McMorris Rodgers Helps Pass Legislation to Block Governor Inslee’s Radical Gas-Powered Vehicle Ban

House Passes H.R. 1435, the Preserving Choice in Vehicle Purchases Act in Bipartisan Vote

Washington, D.C. – Today, Eastern Washington Congresswoman Cathy McMorris Rodgers helped pass the bipartisan Preserving Choice in Vehicle Purchases Act (H.R. 1435) to prevent Governor Jay Inslee’s radical ban on gas-powered vehicles in Washington state.

Specifically, this legislation would block the Biden administration’s Environmental Protection Agency (EPA) from issuing waivers for regulations that ban the sale or use of new motor vehicles with internal combustion engines.

“People in Eastern Washington are tired of Governor Inslee copying California’s every move,” said Rodgers. “His obsession with rush-to-green mandates – banning everything from gas-powered cars to furnaces and stoves – is chipping away at our freedoms and forcing families to purchase expensive alternatives they can’t afford and don’t want. This has to stop, which is why I helped pass the Preserving Choice in Vehicle Purchases Act to send a clear message to the governor that his days of controlling people in our state are over.”

In August of 2022, California’s Air Resources Board (CARB) voted to place restrictions on automakers that would essentially ban the sale of new internal combustion engine (ICE) vehicles by 2035. 17 other states, including Washington, are set to follow California’s lead with the Washington Department of Ecology adopting the state’s standards in December 2022.

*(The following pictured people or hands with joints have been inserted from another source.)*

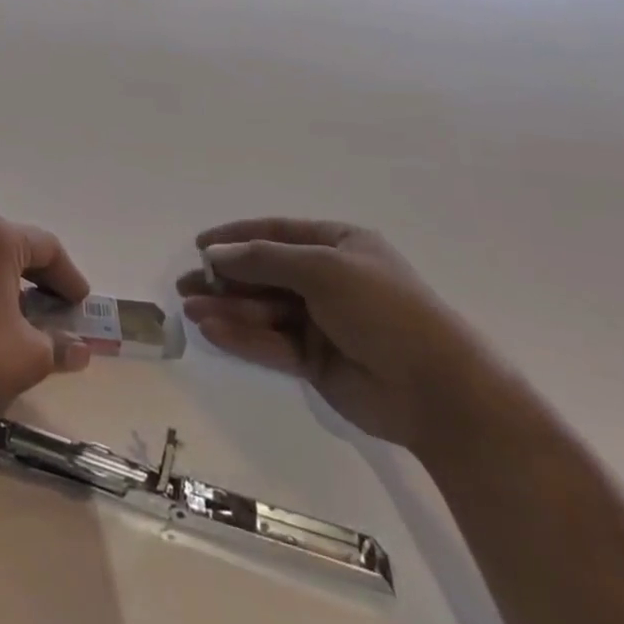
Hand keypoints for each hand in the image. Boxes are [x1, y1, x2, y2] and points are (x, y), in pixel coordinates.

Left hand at [0, 216, 92, 473]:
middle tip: (56, 309)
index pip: (45, 248)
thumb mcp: (31, 356)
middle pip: (9, 248)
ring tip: (21, 318)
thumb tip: (79, 349)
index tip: (81, 304)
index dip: (68, 276)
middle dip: (36, 278)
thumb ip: (61, 345)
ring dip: (2, 284)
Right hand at [177, 219, 498, 456]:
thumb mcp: (322, 269)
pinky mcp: (315, 360)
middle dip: (225, 279)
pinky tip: (213, 331)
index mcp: (339, 246)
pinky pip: (271, 342)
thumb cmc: (384, 310)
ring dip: (227, 309)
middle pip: (264, 274)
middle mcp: (328, 279)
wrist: (438, 391)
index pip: (276, 233)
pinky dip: (242, 336)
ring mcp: (321, 321)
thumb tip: (213, 253)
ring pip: (263, 310)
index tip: (198, 245)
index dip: (236, 237)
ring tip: (191, 311)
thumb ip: (264, 259)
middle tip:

EV Mandates are Unaffordable and Impractical

  • The majority of vehicles – 95 percent – on the road today in the United States run on internal combustion engines. 
  • Electric vehicles (EVs) are still too expensive for many Americans, with the average transaction price of an EV costing $17,000 more than a gas-powered car in 2022.
  • Gas-powered vehicles continue to outperform EVs with significantly higher ranges, greater towing capacity, and less susceptibility to issues caused by severe weather conditions. EVs lose 40 percent of their range in cold weather.
  • The lack of vehicle charging infrastructure in many parts of the country, especially rural areas, makes EVs impractical for many people in Eastern Washington.
  • Rapid EV expansion could overwhelm the electric grid and compromise grid reliability, which would result in blackouts and other issues. 
  • China controls the vast majority of the mining, processing, and manufacturing of critical minerals for electric vehicles, including 75 percent of lithium-ion batteries, as well as processing and refining capacity for over half of the world’s lithium, cobalt, and graphite.